◆ WORK ORDER ◆
Copy out the full listing below as it stands, with its pictures left behind.

◆ INPUT DATA ◆
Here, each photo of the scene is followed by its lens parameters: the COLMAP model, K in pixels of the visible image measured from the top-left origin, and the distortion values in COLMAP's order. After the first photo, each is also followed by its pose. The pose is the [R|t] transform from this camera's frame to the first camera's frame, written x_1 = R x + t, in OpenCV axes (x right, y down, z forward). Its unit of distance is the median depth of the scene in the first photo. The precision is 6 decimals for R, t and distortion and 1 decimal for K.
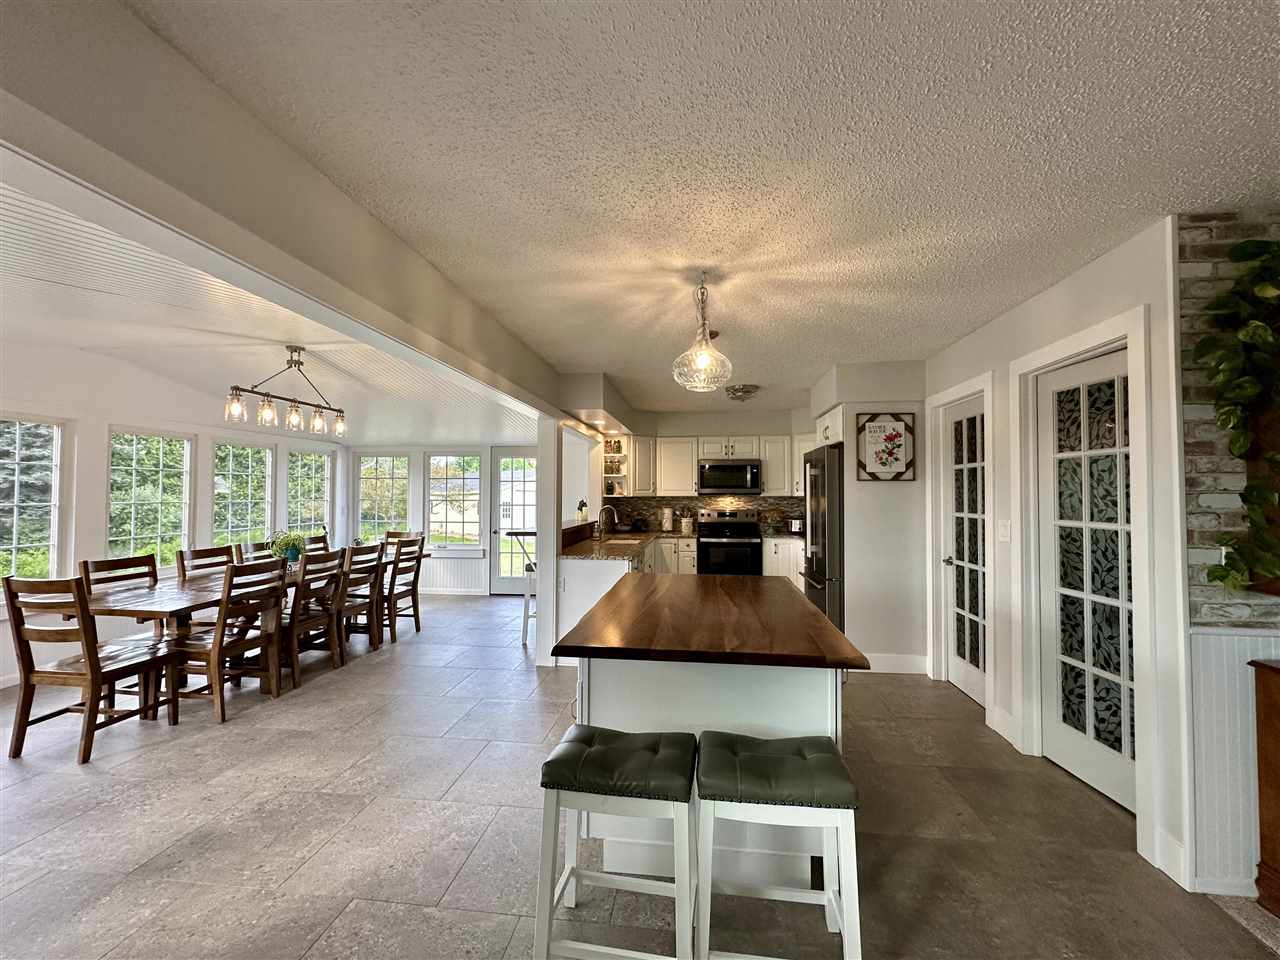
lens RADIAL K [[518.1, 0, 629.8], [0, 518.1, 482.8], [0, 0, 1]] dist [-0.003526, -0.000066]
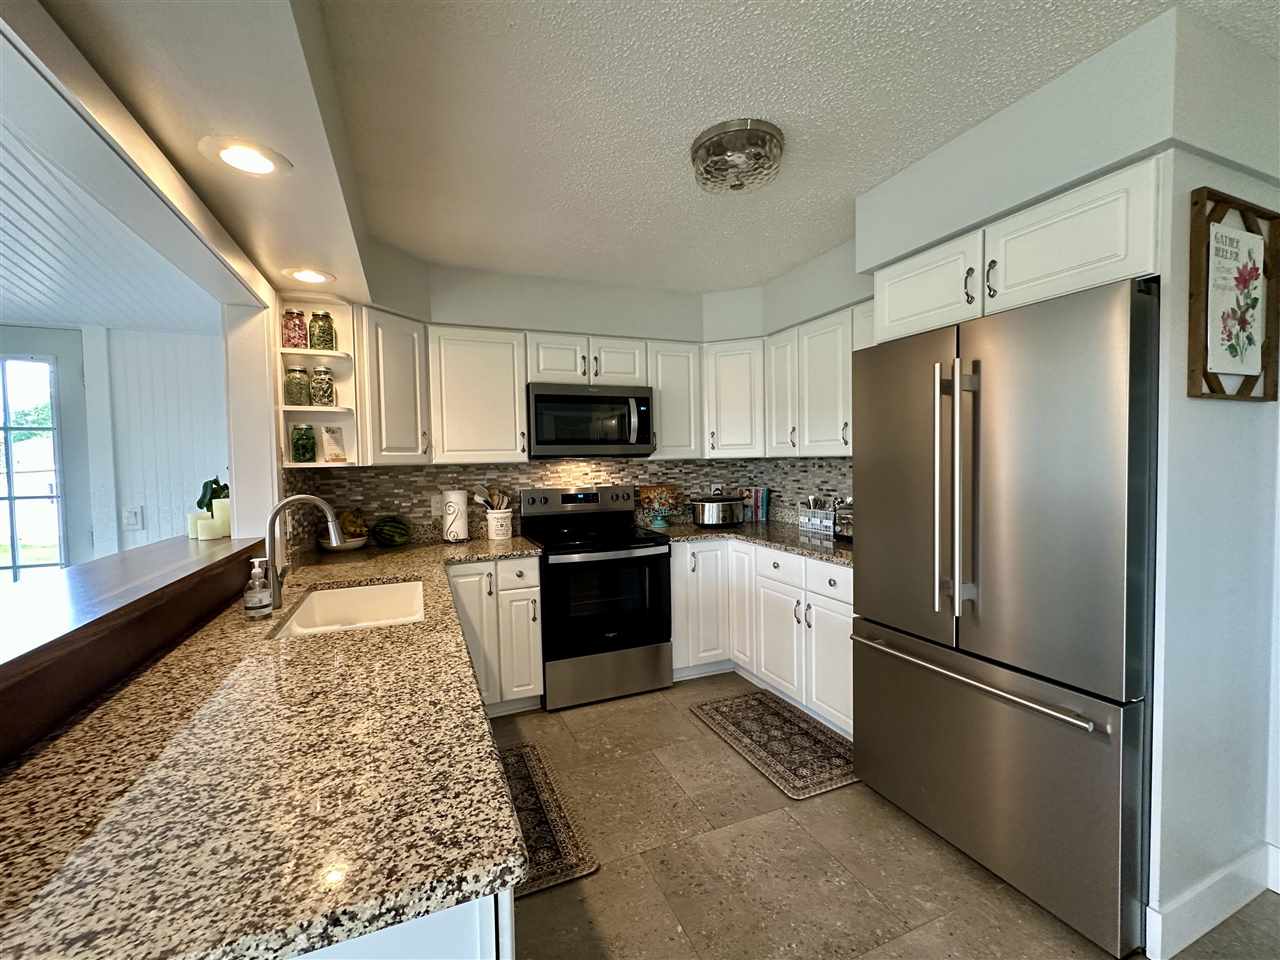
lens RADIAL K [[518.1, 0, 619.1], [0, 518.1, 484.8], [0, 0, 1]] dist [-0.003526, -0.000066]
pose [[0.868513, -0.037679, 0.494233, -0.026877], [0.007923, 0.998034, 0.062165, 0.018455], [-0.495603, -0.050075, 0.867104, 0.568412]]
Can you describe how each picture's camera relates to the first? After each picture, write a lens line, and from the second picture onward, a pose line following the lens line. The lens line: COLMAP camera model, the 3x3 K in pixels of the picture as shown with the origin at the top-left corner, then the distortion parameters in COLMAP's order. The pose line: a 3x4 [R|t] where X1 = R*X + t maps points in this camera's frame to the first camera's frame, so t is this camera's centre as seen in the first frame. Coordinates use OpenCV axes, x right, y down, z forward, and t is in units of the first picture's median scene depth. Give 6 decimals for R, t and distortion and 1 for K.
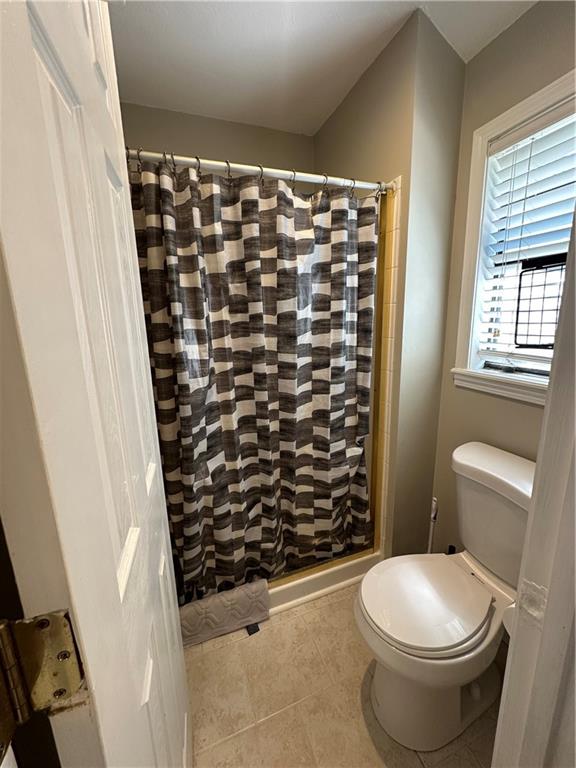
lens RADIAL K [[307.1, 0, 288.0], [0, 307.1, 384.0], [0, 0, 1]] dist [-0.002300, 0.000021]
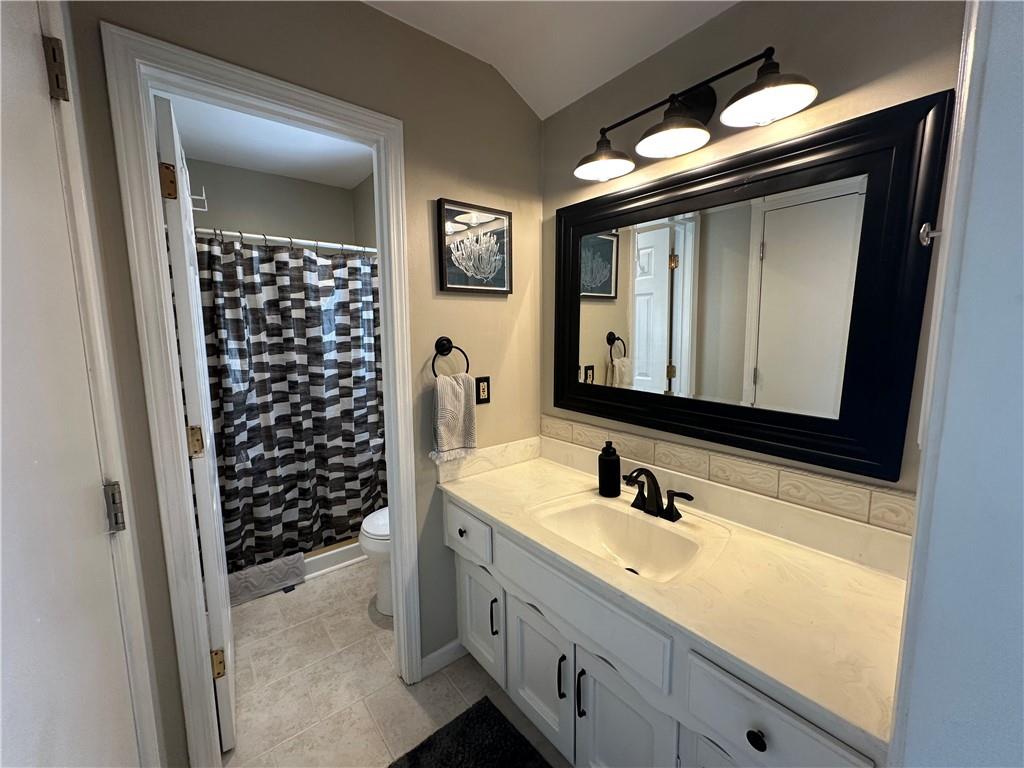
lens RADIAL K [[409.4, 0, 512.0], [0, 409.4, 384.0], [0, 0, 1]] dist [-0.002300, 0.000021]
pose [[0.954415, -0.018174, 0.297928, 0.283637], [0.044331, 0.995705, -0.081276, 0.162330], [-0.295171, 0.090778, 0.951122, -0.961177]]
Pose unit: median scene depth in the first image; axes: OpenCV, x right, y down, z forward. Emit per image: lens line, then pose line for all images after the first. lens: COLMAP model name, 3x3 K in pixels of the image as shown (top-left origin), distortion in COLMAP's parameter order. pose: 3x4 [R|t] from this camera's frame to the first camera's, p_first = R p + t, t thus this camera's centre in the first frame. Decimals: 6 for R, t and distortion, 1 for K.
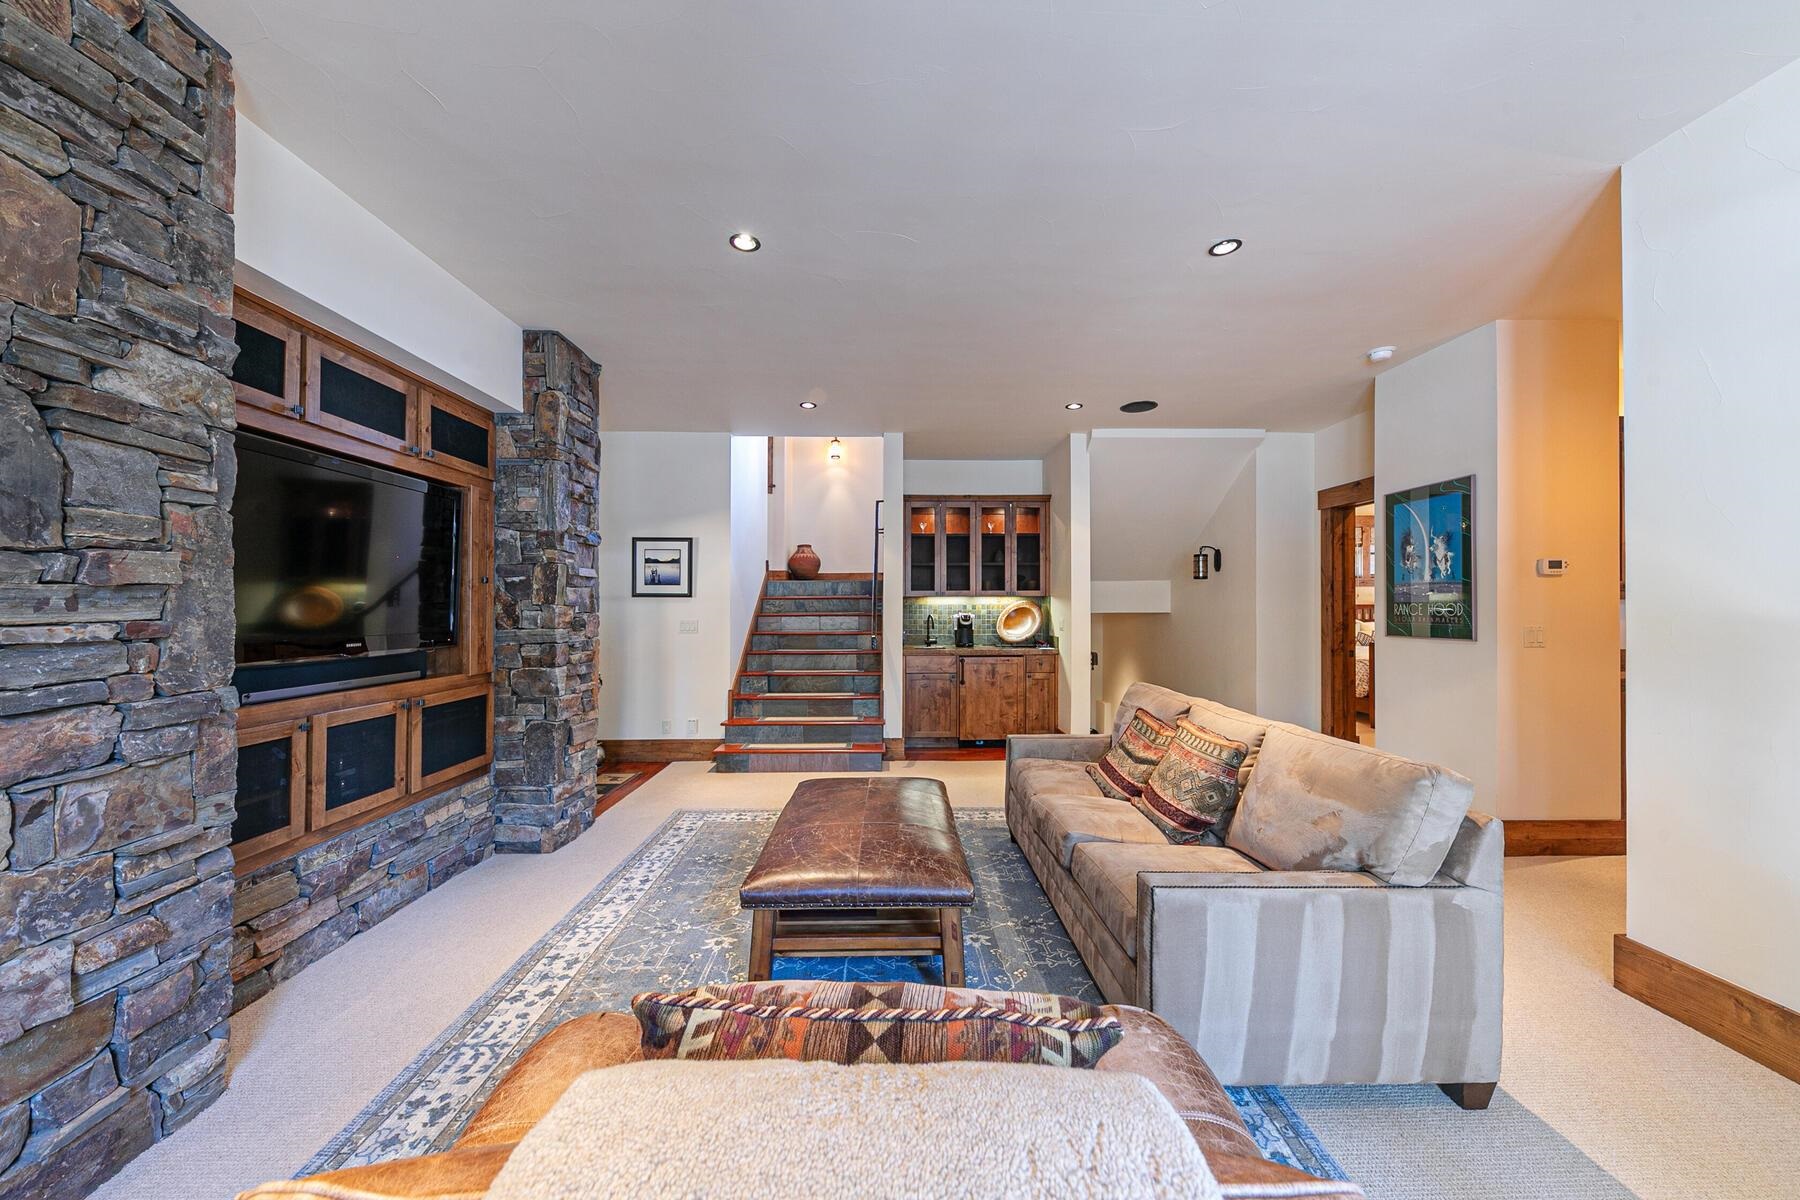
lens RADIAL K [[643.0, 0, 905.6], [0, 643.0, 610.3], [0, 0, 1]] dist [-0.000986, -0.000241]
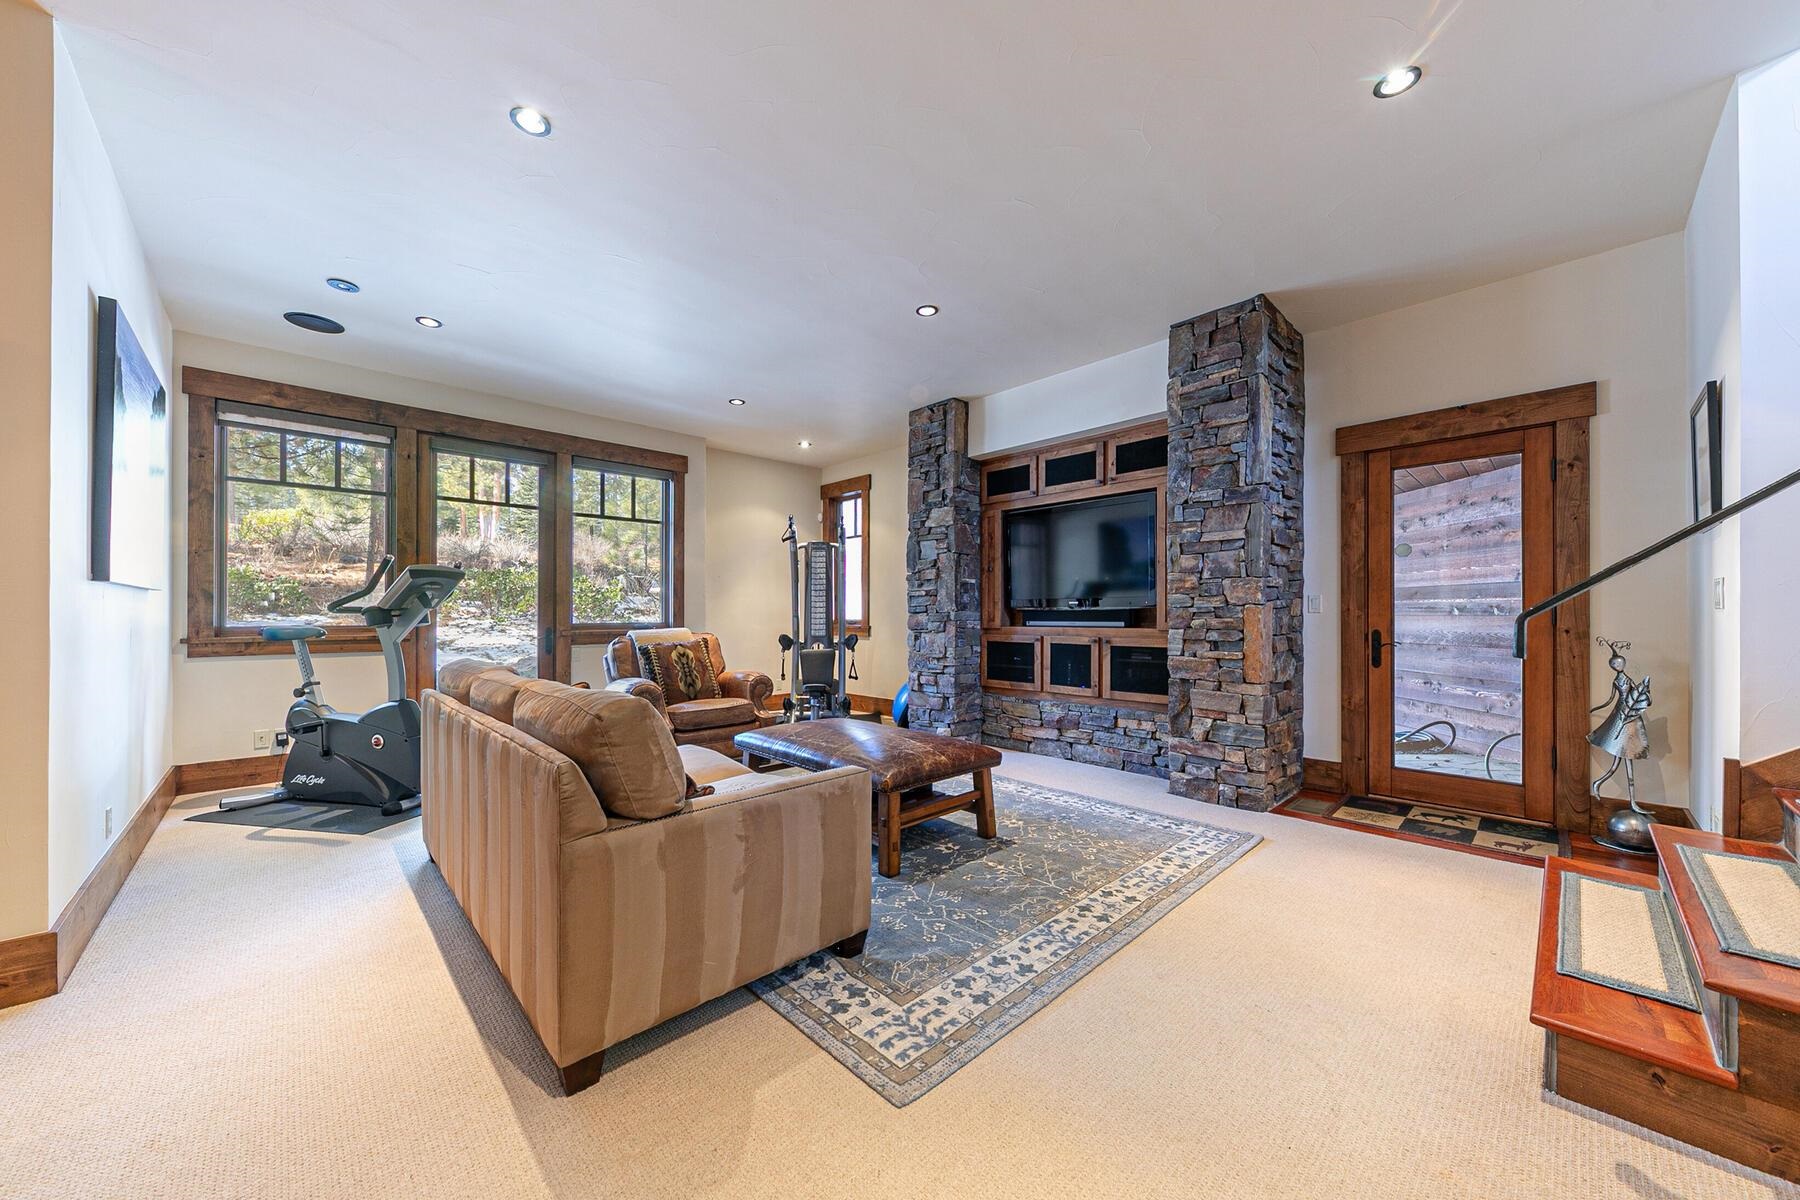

◆ TASK RESULT ◆
Here, each photo of the scene is followed by its lens parameters: the COLMAP model, K in pixels of the visible image measured from the top-left origin, and the distortion values in COLMAP's order. After the first photo, each is also followed by its pose. The pose is the [R|t] transform from this camera's frame to the first camera's frame, written x_1 = R x + t, in OpenCV axes (x right, y down, z forward). Its unit of distance is the median depth of the scene in the first photo. The precision is 6 decimals for R, t and distortion and 1 decimal for K.
lens RADIAL K [[518.1, 0, 629.8], [0, 518.1, 482.8], [0, 0, 1]] dist [-0.003526, -0.000066]
lens RADIAL K [[518.1, 0, 619.1], [0, 518.1, 484.8], [0, 0, 1]] dist [-0.003526, -0.000066]
pose [[0.868513, -0.037679, 0.494233, -0.026877], [0.007923, 0.998034, 0.062165, 0.018455], [-0.495603, -0.050075, 0.867104, 0.568412]]
Can you describe how each picture's camera relates to the first? After each picture, write a lens line, and from the second picture onward, a pose line following the lens line. The lens line: COLMAP camera model, the 3x3 K in pixels of the picture as shown with the origin at the top-left corner, then the distortion parameters in COLMAP's order. The pose line: a 3x4 [R|t] where X1 = R*X + t maps points in this camera's frame to the first camera's frame, so t is this camera's centre as seen in the first frame. Coordinates use OpenCV axes, x right, y down, z forward, and t is in units of the first picture's median scene depth. Give 6 decimals for R, t and distortion and 1 for K.
lens RADIAL K [[307.1, 0, 288.0], [0, 307.1, 384.0], [0, 0, 1]] dist [-0.002300, 0.000021]
lens RADIAL K [[409.4, 0, 512.0], [0, 409.4, 384.0], [0, 0, 1]] dist [-0.002300, 0.000021]
pose [[0.954415, -0.018174, 0.297928, 0.283637], [0.044331, 0.995705, -0.081276, 0.162330], [-0.295171, 0.090778, 0.951122, -0.961177]]
Pose unit: median scene depth in the first image; axes: OpenCV, x right, y down, z forward. Emit per image: lens line, then pose line for all images after the first. lens: COLMAP model name, 3x3 K in pixels of the image as shown (top-left origin), distortion in COLMAP's parameter order. pose: 3x4 [R|t] from this camera's frame to the first camera's, p_first = R p + t, t thus this camera's centre in the first frame. Decimals: 6 for R, t and distortion, 1 for K.
lens RADIAL K [[643.0, 0, 905.6], [0, 643.0, 610.3], [0, 0, 1]] dist [-0.000986, -0.000241]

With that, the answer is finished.